Pharmacy Giants Under Fire: Are PBMs Driving Up Drug Costs?

Pharmacy-benefit managers (PBMs) are directing patients towards more costly medications and restricting their pharmacy options, as revealed in a recent report from the House Committee on Oversight and Accountability. The Wall Street Journal examined this report, which was based on a 32-month investigation leading up to a committee hearing involving leaders from the largest PBMs in the country.

PBMs act as intermediaries for health insurers, handling prescription drug plans. They negotiate prices with pharmaceutical companies and determine patients’ out-of-pocket expenses. The three largest PBMs in the U.S.—Express Scripts, UnitedHealth Group’s OptumRx, and CVS Health’s Caremark—manage approximately 80% of all prescriptions.

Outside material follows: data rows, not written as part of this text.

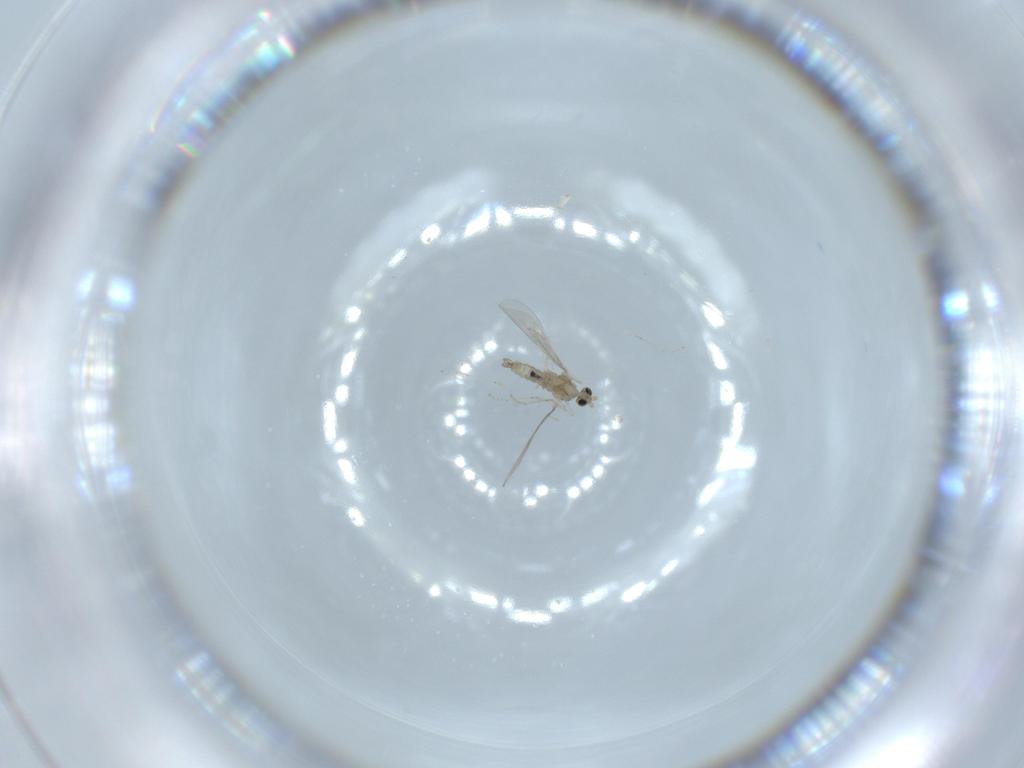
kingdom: Animalia
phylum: Arthropoda
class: Insecta
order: Diptera
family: Cecidomyiidae
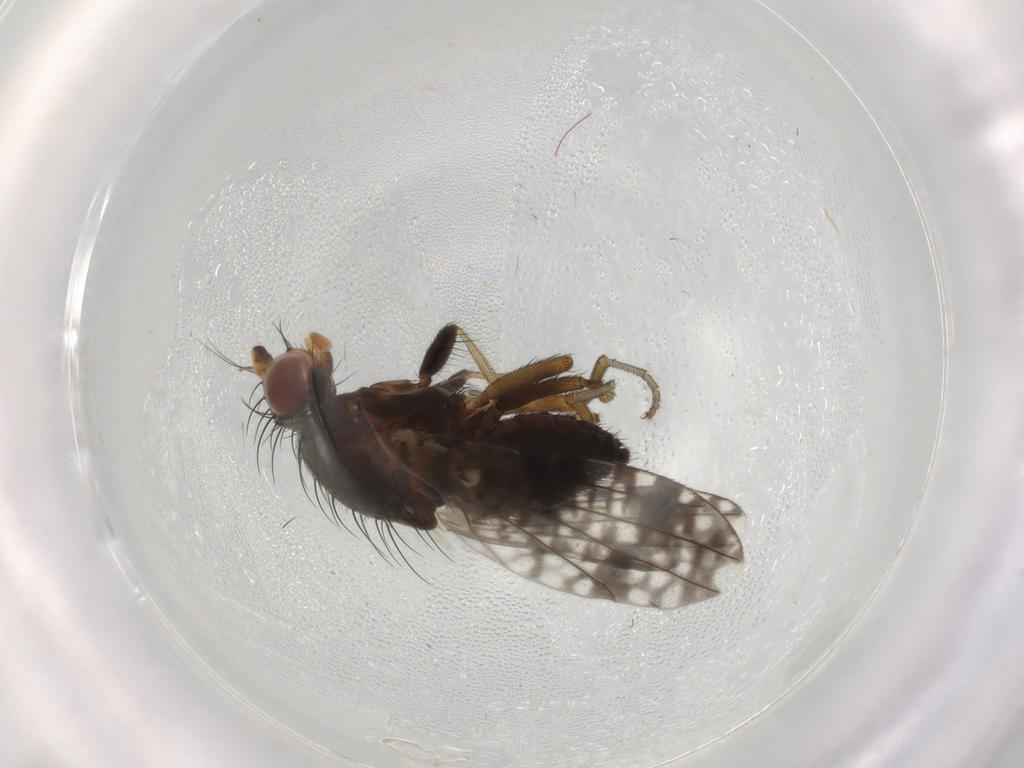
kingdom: Animalia
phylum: Arthropoda
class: Insecta
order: Diptera
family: Tephritidae
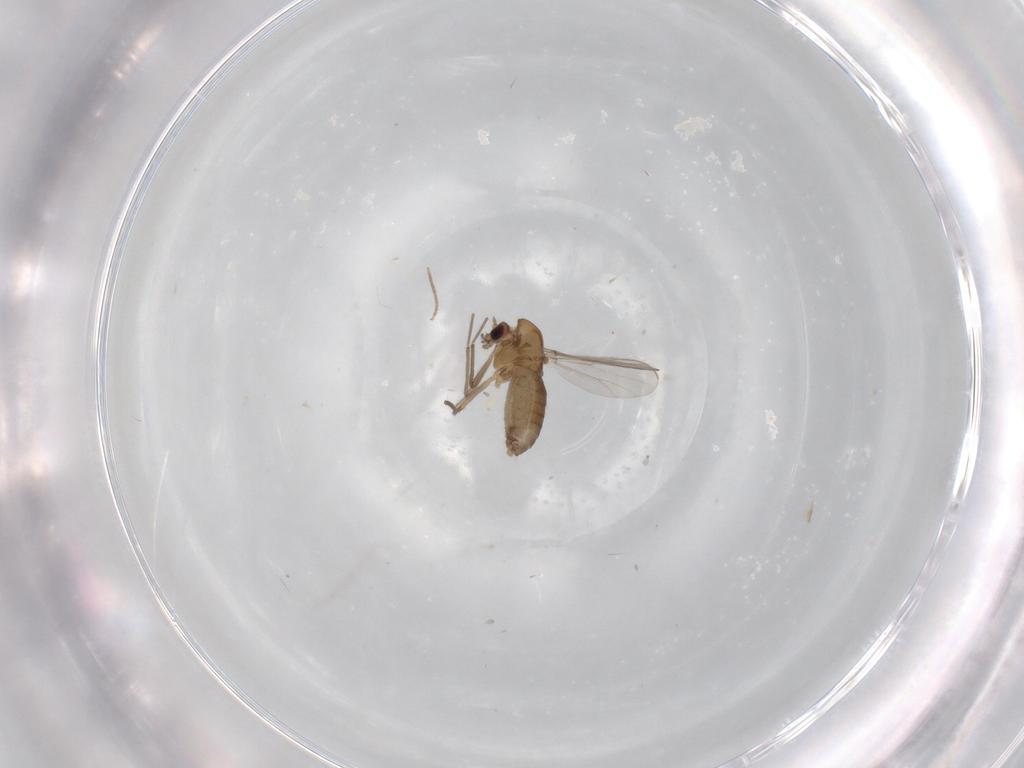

According to the report, these managers have been favoring higher-priced brand-name drugs over less expensive alternatives on their preferred drug lists. An example highlighted was communication from Cigna discouraging the use of affordable alternatives to Humira, a treatment costing $90,000 annually, even though at least one biosimilar was available for about half that price.

Additionally, Express Scripts reportedly informed patients that they would incur higher costs when filling prescriptions at local pharmacies compared to obtaining a three-month supply through its affiliated mail-order service. This practice allegedly limited patients’ options for pharmacies.

A similar report released by the U.S. Federal Trade Commission (FTC) earlier this month indicated that the consolidation and vertical integration of the industry have allowed the six largest PBMs to control nearly 95% of U.S. prescription fills. The FTC expressed concern over the considerable influence PBMs have on American patients’ access to affordable medications. The report suggested that the integrated nature of these PBMs may promote conflicts of interest, disadvantaging independent pharmacies and escalating drug prices.

FTC Chair Lina M. Khan stated that the findings illustrate how these intermediaries are inflating costs for patients, particularly with cancer treatments, resulting in over $1 billion in additional revenues for them.